Fixing bugs that occur in a particular project's beta test can be difficult. Sometimes I've added logging output. As a last resort projects have let me log into their servers. Maybe we can do something analogous to the Client Emulator for server code.
Automated testing?
We could create a framework for automated testing of server software. I started doing this a long time ago, and didn't make much progress. More recently, I (with Trilce Estrada) added a mechanism for simulating a project against a dynamic population of clients. This could be used as a basis for automated testing. But it would be a lot of work - like 6 FTE months.
I'm skeptical about the feasability of this. The effort needed to construct and maintain an automated test for a complex feature can exceed that for the feature itself. I spent a lot of time making a system for testing basic features. I never found any bugs in BOINC, just a never-ending sequence of bugs in the testing system.
If we were to create such a system, and made it available to developers, we could use it for testing changes to master, at which point master would be stable. This is the only way that master can be stable; I don't think we can use beta-test projects for individual developer changes.
Web software
This is the PHP code that implements project web site features such as forums, leader boards, etc.

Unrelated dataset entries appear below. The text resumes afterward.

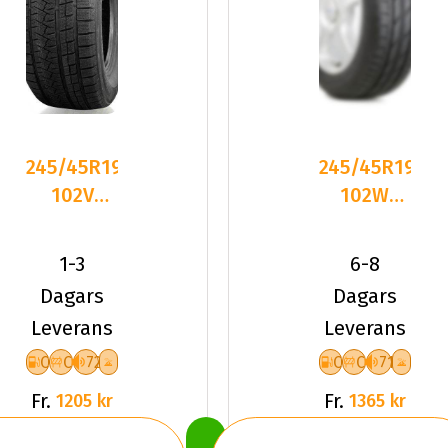
245/45R19
245/45R19
102V
102W
Triangle
CATCHFORS
PL02 XL
A/S II 4S
1-3
6-8
Friktion
3PMS
Dagars
Dagars
2026
Leverans
Leverans
C
C
72
C
C
71
Fr.
Fr.
1205 kr
1365 kr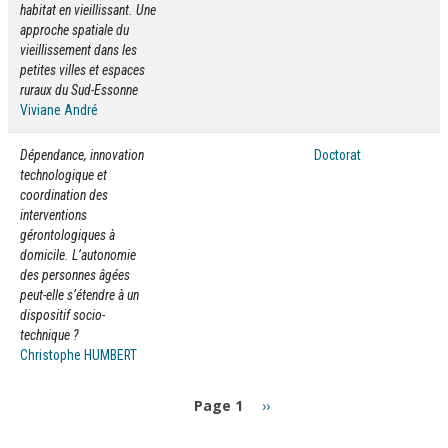
habitat en vieillissant. Une
approche spatiale du
vieillissement dans les
petites villes et espaces
ruraux du Sud-Essonne
Viviane André
Dépendance, innovation
Doctorat
technologique et
coordination des
interventions
gérontologiques à
domicile. L’autonomie
des personnes âgées
peut-elle s’étendre à un
dispositif socio-
technique ?
Christophe HUMBERT
Pagination
Page
Page 1
››
suivante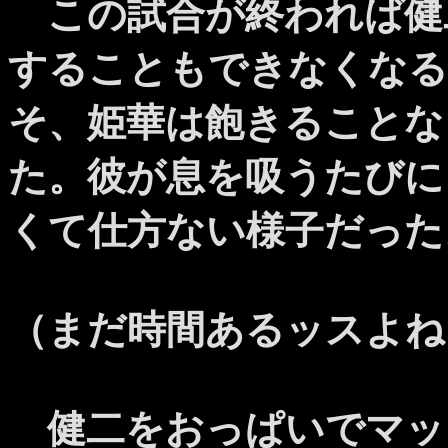
この試合が終われば健
することもできなくなる
そ、姫華は飽きることな
た。彼が息を吸うたびに
くて仕方ない様子だった
（まだ時間あるッスよね
健二をおっぱいでマッ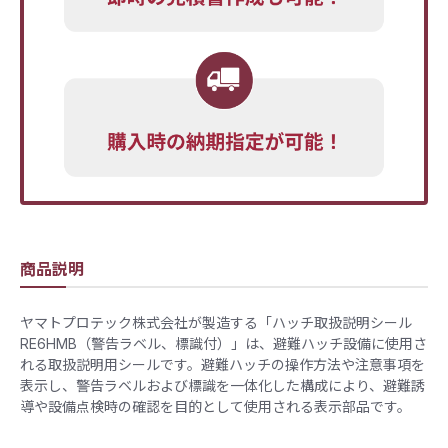
商品説明
ヤマトプロテック株式会社が製造する「ハッチ取扱説明シール
RE6HMB（警告ラベル、標識付）」は、避難ハッチ設備に使用さ
れる取扱説明用シールです。避難ハッチの操作方法や注意事項を
表示し、警告ラベルおよび標識を一体化した構成により、避難誘
導や設備点検時の確認を目的として使用される表示部品です。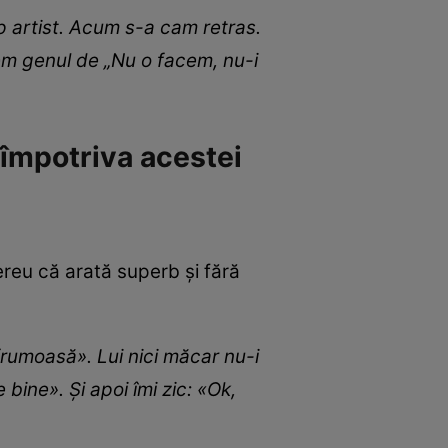
 artist. Acum s-a cam retras.
em genul de „Nu o facem, nu-i
 împotriva acestei
ereu că arată superb și fără
frumoasă». Lui nici măcar nu-i
bine». Și apoi îmi zic: «Ok,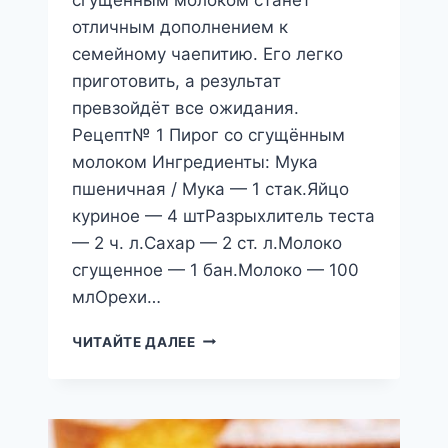
отличным дополнением к
семейному чаепитию. Его легко
приготовить, а результат
превзойдёт все ожидания.
Рецепт№ 1 Пирог со сгущённым
молоком Ингредиенты: Мука
пшеничная / Мука — 1 стак.Яйцо
куриное — 4 штРазрыхлитель теста
— 2 ч. л.Сахар — 2 ст. л.Молоко
сгущенное — 1 бан.Молоко — 100
млОрехи…
ПИРОГ
ЧИТАЙТЕ ДАЛЕЕ
СО
СГУЩЁННЫМ
МОЛОКОМ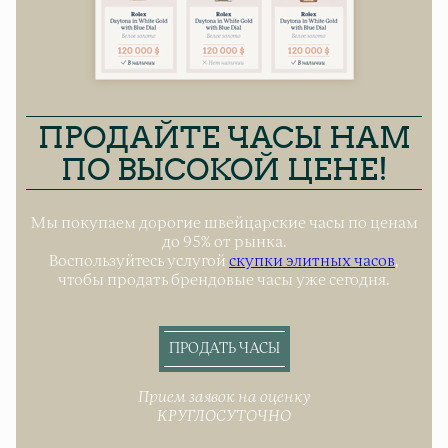
ПРОДАЙТЕ ЧАСЫ НАМ
ПО ВЫСОКОЙ ЦЕНЕ!
Мы покупаем дорогие швейцарские часы по ценам
до 95% от рынка.
Воспользуйтесь услугой
скупки элитных часов
,
чтобы продать брендовые часы уже сегодня.
ПРОДАТЬ ЧАСЫ
Прием заявок на оценку
КРУГЛОСУТОЧНО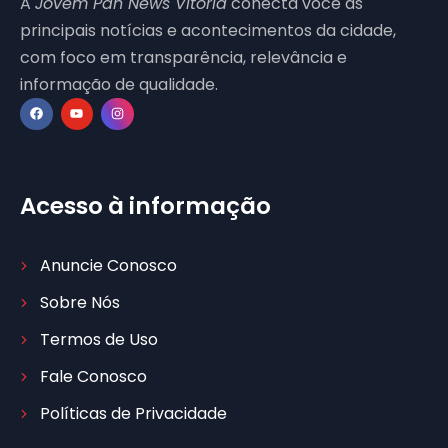
A
Jovem Pan News Vitória
conecta você às
principais notícias e acontecimentos da cidade,
com foco em transparência, relevância e
informação de qualidade.
Acesso à informação
Anuncie Conosco
Sobre Nós
Termos de Uso
Fale Conosco
Políticas de Privacidade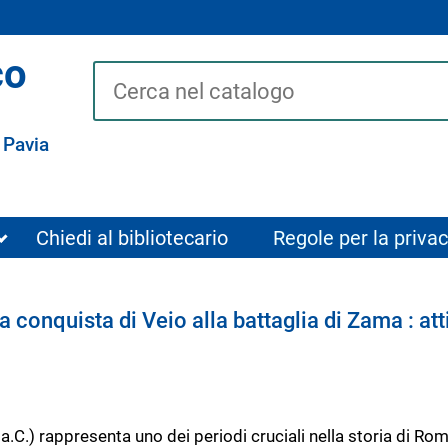
co
Cerca su "Catalogo"
 Pavia
Chiedi al bibliotecario
Regole per la privac
 conquista di Veio alla battaglia di Zama : at
. a.C.) rappresenta uno dei periodi cruciali nella storia di 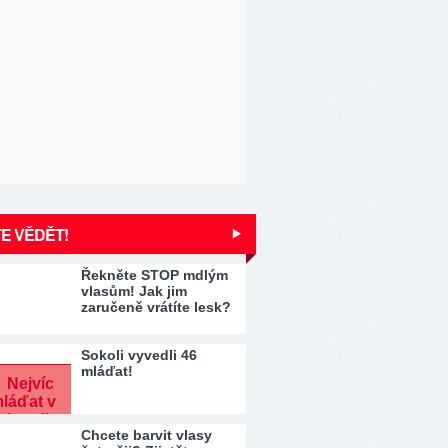
E VĚDĚT!
Řekněte STOP mdlým
vlasům! Jak jim
zaručeně vrátíte lesk?
Sokoli vyvedli 46
mláďat!
Chcete barvit vlasy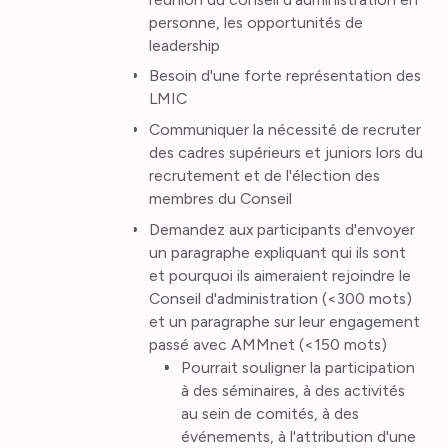
personne, les opportunités de
leadership
Besoin d'une forte représentation des
LMIC
Communiquer la nécessité de recruter
des cadres supérieurs et juniors lors du
recrutement et de l'élection des
membres du Conseil
Demandez aux participants d'envoyer
un paragraphe expliquant qui ils sont
et pourquoi ils aimeraient rejoindre le
Conseil d'administration (<300 mots)
et un paragraphe sur leur engagement
passé avec AMMnet (<150 mots)
Pourrait souligner la participation
à des séminaires, à des activités
au sein de comités, à des
événements, à l'attribution d'une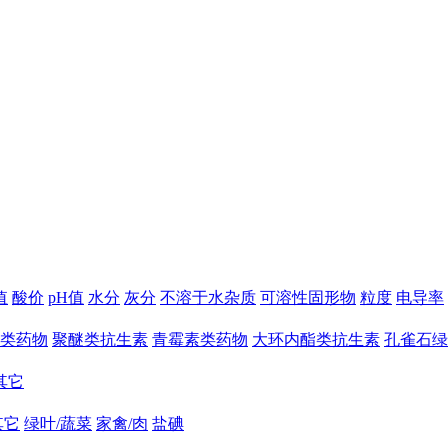
值
酸价
pH值
水分
灰分
不溶于水杂质
可溶性固形物
粒度
电导率
类药物
聚醚类抗生素
青霉素类药物
大环内酯类抗生素
孔雀石绿
其它
其它
绿叶/蔬菜
家禽/肉
盐碘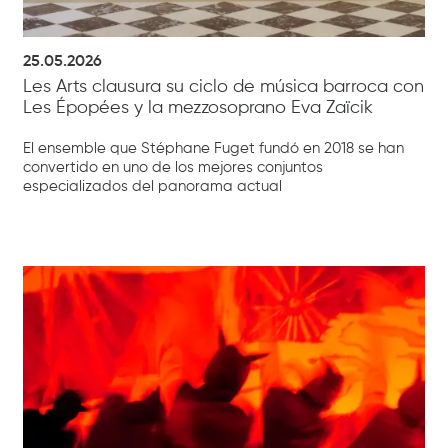
25.05.2026
Les Arts clausura su ciclo de música barroca con
Les Épopées y la mezzosoprano Eva Zaïcik
El ensemble que Stéphane Fuget fundó en 2018 se han
convertido en uno de los mejores conjuntos
especializados del panorama actual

As with server software, the web code is feature-rich, and can't be thoroughly tested by a single developer.
Current
I test changes on my test project before commiting to master. Then I deploy changes to SETI@home, where the changes are seen by thousands of people. Any problems are reported to me by Jord, and I fix them quickly. This works well, though there are short periods when master has bugs.
Proposal
Although the two are mostly independent, we should use the same approach for web software as for server software: test it, using beta-test projects, in the server stable branch.
We should also explore tools for syntax-checking and security testing, and integrate them into the CI process on master.
App API software and wrappers
These are feature-rich, and many of the features are used only by specific applications that are not available to developers. So it's not feasible for developers to test them.
We should test these using beta-test projects, as for server software.